Kontingen mahasiswa Universitas Sebelas Maret (UNS) Surakarta dalam ajang Advanced Innovation Jam (AI-JAM) Japan 2019 yang digelar di Accenture Innovation Hub Tokyo tengah menunjukkan medali perunggu yang berhasil diraih (Bagus Adji W).
SOLO, WAWASANCO- Kontingen mahasiswa Universitas Sebelas Maret (UNS) Surakarta berhasil meraih medali Perunggu dalam ajang Advanced Innovation Jam (AI-JAMJapan 2019 yang digelar di Accenture Innovation Hub Tokyo. Keberhasilan kontingen mahasiswa terdiri Muhammad Tema Rizan Mumtaza,Intan Wahyu Ningsih, Sada Nada Hidayatus Sangadah dan Mochammad Nibraasuddin dari FMIPA serta Nur Hijrah Assalam Al-Ihsan dari PTIK FKIP, karena aplikasi ‘Tuker Sampah“ yang mereka perkenalkan dalam ajang berlangsung 8 Desember 2019 dinilai mampu menjawab problematika sampah di Indonesia yang belum terkelola dengan baik.
“Aplikasi ini bertujuan bisa mengolah sampah sehingga tidak menjadi residu.

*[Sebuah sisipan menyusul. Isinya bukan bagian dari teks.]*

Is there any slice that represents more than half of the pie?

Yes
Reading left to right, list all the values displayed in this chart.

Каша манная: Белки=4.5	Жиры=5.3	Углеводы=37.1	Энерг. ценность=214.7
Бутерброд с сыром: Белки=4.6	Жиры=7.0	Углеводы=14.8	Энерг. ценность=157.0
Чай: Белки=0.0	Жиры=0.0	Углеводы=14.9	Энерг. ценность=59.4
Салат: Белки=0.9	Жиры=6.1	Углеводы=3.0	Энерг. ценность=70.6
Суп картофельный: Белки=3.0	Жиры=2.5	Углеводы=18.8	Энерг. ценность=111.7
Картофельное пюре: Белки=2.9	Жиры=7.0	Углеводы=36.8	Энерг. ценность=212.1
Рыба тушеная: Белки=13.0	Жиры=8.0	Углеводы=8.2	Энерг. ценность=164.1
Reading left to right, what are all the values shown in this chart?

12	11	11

Kita ingin ada mekanisme yang bisa mengubah sampah menjadi sesuatu yang bernilai,” kata Nur Hijrah Assalam Al-Ihsan selaku juru bicara kontingen di ruang Humas UNS , Kamis (26/12).

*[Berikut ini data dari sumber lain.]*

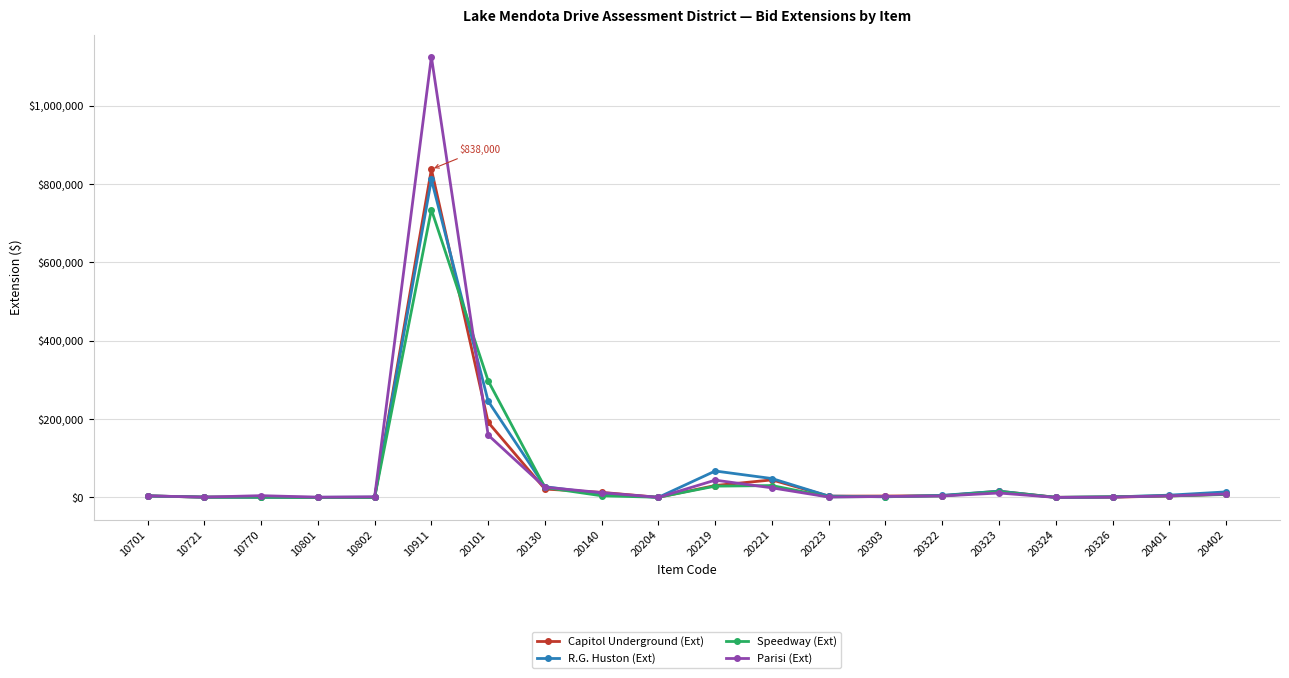

At how many categories does at least one series exceed 121305?

2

Dalam penerapan di lapangan, lanjut Nur Hijrah Assalam Al-Ihsan
, aplikasi ‘Tuker Sampah’ akan memanfaatkan tempat pengumpulan sampah diberbagai lokasi. Melalui cara ini sampah yang dikumpulkan pengguna aplikasi dapat ditampung. Sampajh yang dikumpulkan pengguna aplikasi selanjutnya diakumulasikan dalam bentuk poin. „Pencapaian poin yang diraih pengguna aplikasi akan masuk ke akun user dan dapat ditukarkan dengan jasa pelayanan kesehatan, cash money, bibit pohon dan donasi,” beber Nur Hijrah seraya menambahkan terdapat empat kategori sampah yang dapat diakumulasikan ke dalam bentuk poin. Meliputi plastik, metal, kertas, dan kaca.
Masih dalam kesempatan sama ketua kontingen Intan Wahyu Ningsih menambahkan, meski gelaran AI-JAM Japan 2019 telah usai namun tim berencana menyempurnakan aplikasi telah dibuat. „Kami berharap aplikasi ‘Tuker Sampah’ bisa mendapat suntikan dana dari investor“, harapnya.